Human keypoint data

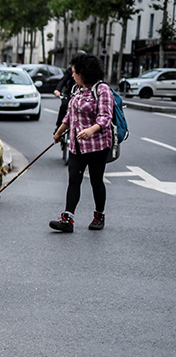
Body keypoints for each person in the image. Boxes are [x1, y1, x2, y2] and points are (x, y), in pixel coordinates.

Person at [50, 53, 113, 233]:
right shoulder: (77, 90)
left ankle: (99, 215)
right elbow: (70, 116)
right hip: (77, 145)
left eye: (75, 72)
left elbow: (105, 117)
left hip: (97, 145)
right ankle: (67, 219)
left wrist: (91, 130)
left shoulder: (102, 90)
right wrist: (59, 132)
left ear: (84, 73)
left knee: (96, 180)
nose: (72, 75)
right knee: (74, 180)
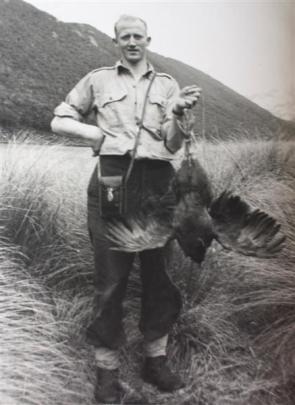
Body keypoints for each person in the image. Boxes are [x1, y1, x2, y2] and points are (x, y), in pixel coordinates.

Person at [51, 14, 201, 404]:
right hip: (111, 181)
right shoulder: (97, 79)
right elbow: (59, 118)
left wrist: (180, 116)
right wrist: (95, 133)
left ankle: (156, 361)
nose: (132, 42)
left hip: (158, 184)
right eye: (124, 37)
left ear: (148, 40)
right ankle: (107, 370)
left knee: (160, 276)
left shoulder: (168, 85)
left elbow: (171, 146)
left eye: (138, 36)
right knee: (111, 279)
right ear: (116, 41)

→ Task item
Working from the line with "left hip: (97, 145)" down through the last line of the records, give every line again exactly, but no pictures.

→ Result
left hip: (97, 145)
right ankle: (67, 219)
left wrist: (91, 130)
left shoulder: (102, 90)
right wrist: (59, 132)
left ear: (84, 73)
left knee: (96, 180)
nose: (72, 75)
right knee: (74, 180)
Body keypoints for each person in the image. Boxes are [x1, y1, x2, y2] and points are (x, y), in pixel coordinates.

Person at [51, 14, 201, 404]:
right hip: (111, 181)
right shoulder: (97, 79)
right elbow: (59, 118)
left wrist: (180, 116)
right wrist: (95, 133)
left ankle: (156, 361)
nose: (132, 42)
left hip: (158, 184)
right eye: (124, 37)
left ear: (148, 40)
right ankle: (107, 370)
left knee: (160, 276)
left shoulder: (168, 85)
left elbow: (171, 146)
left eye: (138, 36)
right knee: (111, 279)
right ear: (116, 41)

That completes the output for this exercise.